Exercises to complete:
A – In the strawberry gardening blog, how many days before the July 15 entry was the end of the stolon placed into the plastic flower pot?
B – Carry the strawberry gardening blog forward, picking up directly after its final line.
------ Excerpt to read
Sunday, July 30, 2017

third generation

the daughter plant in the plastic pot ( first ) has produced a berry ( second )...which is only natural for a healthy plant...equally as healthy, it has produced a stolon that has reached about eight inches in length and was looking for a place to root...so i provided a portable one to extend the mobile reproductive process...it wouldn't do to have its engineered mobility tied down with new roots would it Jean?

Tuesday, July 25, 2017

perennial resilience

remember the stolon i stuck in a plastic flower pot buried in a garden bed to establish a portable daughter plant? and the fully rooted plant in a pot i dug up ten days ago? ( first photo ) well..that daughter plant is putting on a display of perennial resilience that defines why perennials can be very invasive ( something we will be seeing on the garden blog with chinese yams, walking onions, and the relentless jerusalem artichokes...but that is a different blog )..in ten days it has produced more leaves, a startlingly red berry, and a stolon about eight inches long looking for a place to root...i am tempted to produce another plastic flower pot and extend the experiment...we will see... i will talk it over with Jean and ponder her input.

Saturday, July 15, 2017

another daughter comes to fruition

forty-eight days ago i placed the end of stolon in the first photo into a plastic flower pot i had filled with soil and buried up to the rim in the bed...today there is a healthy daughter plant ( second ) rooted in that pot...this plant itself has developed two of its own stolons...one has rooted i the bed and produce yet another daughter ( third )..the other is not rooted yet...so i cut the original stolon ( fourth ) and the one to the second daughter ( fifth ) and pulled the pot out of the bed ( sixth )..it is leafy and healthy and has a stolon ready to root ( seventh and eighth )...one of the imported wild strawberries has developed a stolon ( ninth ) and i am contemplating repeating this process.

Thursday, July 13, 2017

Jean! a stolon!
------------
------ Entries shown
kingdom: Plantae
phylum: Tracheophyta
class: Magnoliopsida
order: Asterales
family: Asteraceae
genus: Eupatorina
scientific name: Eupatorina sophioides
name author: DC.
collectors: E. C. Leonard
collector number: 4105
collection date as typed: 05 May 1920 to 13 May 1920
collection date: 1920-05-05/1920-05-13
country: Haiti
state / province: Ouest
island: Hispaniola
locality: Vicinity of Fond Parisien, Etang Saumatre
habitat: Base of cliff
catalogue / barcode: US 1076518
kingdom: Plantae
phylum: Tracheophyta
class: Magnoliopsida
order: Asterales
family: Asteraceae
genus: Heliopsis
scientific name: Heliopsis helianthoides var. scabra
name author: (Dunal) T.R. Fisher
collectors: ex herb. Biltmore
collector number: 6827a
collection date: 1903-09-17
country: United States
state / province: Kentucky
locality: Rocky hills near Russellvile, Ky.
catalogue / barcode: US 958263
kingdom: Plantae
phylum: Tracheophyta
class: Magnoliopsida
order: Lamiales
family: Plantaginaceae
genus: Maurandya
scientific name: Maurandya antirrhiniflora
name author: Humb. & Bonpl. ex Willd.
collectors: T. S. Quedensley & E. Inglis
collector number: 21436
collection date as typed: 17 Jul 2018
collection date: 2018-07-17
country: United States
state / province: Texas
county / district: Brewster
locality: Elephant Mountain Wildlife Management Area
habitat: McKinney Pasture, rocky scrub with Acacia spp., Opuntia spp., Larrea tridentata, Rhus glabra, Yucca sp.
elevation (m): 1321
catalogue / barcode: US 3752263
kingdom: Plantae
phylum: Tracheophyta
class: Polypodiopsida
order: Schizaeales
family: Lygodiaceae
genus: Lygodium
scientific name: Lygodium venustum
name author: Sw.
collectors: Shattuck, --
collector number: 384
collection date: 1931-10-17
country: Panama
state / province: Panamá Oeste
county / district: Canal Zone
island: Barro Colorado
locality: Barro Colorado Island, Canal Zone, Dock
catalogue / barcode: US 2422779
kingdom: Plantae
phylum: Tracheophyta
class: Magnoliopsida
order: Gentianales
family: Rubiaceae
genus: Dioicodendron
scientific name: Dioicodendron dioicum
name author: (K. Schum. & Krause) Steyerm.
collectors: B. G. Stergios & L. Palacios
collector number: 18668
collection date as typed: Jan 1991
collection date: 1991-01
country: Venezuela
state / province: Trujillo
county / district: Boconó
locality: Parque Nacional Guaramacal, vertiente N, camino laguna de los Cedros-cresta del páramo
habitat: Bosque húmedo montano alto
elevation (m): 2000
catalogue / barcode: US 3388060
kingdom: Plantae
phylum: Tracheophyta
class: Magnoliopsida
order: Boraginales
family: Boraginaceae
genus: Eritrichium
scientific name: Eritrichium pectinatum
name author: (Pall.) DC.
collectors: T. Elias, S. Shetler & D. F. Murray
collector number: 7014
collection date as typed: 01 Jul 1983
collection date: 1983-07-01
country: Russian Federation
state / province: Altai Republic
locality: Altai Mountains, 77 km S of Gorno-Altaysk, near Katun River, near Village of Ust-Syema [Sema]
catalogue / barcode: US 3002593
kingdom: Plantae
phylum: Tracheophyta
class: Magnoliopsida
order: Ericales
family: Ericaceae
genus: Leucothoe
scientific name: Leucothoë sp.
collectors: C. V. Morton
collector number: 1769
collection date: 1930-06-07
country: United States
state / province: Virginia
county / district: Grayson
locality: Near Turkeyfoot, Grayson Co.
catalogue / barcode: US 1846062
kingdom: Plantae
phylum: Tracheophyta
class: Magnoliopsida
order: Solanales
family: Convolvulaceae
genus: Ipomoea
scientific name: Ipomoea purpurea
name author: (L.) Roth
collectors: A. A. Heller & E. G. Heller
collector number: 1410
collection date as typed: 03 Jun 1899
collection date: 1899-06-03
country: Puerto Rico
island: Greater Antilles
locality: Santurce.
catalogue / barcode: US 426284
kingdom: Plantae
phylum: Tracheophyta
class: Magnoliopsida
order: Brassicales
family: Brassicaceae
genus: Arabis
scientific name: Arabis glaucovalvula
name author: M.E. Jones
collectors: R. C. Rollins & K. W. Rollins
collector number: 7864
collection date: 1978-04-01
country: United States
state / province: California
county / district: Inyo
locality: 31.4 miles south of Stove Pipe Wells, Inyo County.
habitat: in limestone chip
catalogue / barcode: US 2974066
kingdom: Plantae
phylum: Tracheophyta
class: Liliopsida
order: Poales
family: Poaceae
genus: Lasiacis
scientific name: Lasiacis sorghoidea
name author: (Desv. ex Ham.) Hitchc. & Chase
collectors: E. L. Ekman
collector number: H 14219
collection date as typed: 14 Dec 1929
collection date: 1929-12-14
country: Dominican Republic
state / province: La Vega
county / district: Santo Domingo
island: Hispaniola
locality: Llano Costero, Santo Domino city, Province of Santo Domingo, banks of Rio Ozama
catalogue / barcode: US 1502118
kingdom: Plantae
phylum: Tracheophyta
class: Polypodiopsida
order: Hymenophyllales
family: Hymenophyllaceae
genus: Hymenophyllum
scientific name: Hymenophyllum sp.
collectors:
------------
Answers for the tasks:
A – Forty-eight days.

B –
after what appeared to be an abortive attempt at reproduction earlier, at least one of the imported wild strawberry plants has recovered enough to begin to reproduce...that is no doubt a new york state wild strawberry and there is no mistaking the stolon stretching out from the mother plant to find a place a suitable distance away to start a daughter...a pleasing after work find...the last photo is a berry on an established plant just to make sure we all know the season is ongoing...more as the imports reproduce...and...if we are patient...perhaps bloom.

Tuesday, July 4, 2017

some indepenedent berries

fourth of july is high summer in these parts and the berry season is booming along...the surviving six wild strawberry plants ( first six photos )from new york are all exhibiting new growth ( although the stolons from on that appeared a while back seem to have vanished...the plants have been abused by critters [ digging at other plants i believe] and that may be the culprit here ) and have produced new stems and leaves...i presume they are working more on roots than daughter plants at the moment and that an expansion of territory may be something for next season...still...we are a good distance from autumn...you never know...the established plants are producing away...singly ( seventh and eighth ) and in more social groups ( ninth and tenth )...there are still yellow blooms ( yellow Jean! ) ( eleventh and twelfth ) popping up which means more berries as the pollinators have their way with them...the seaon will go on until october if last year was nay indication...the birds will have their berries.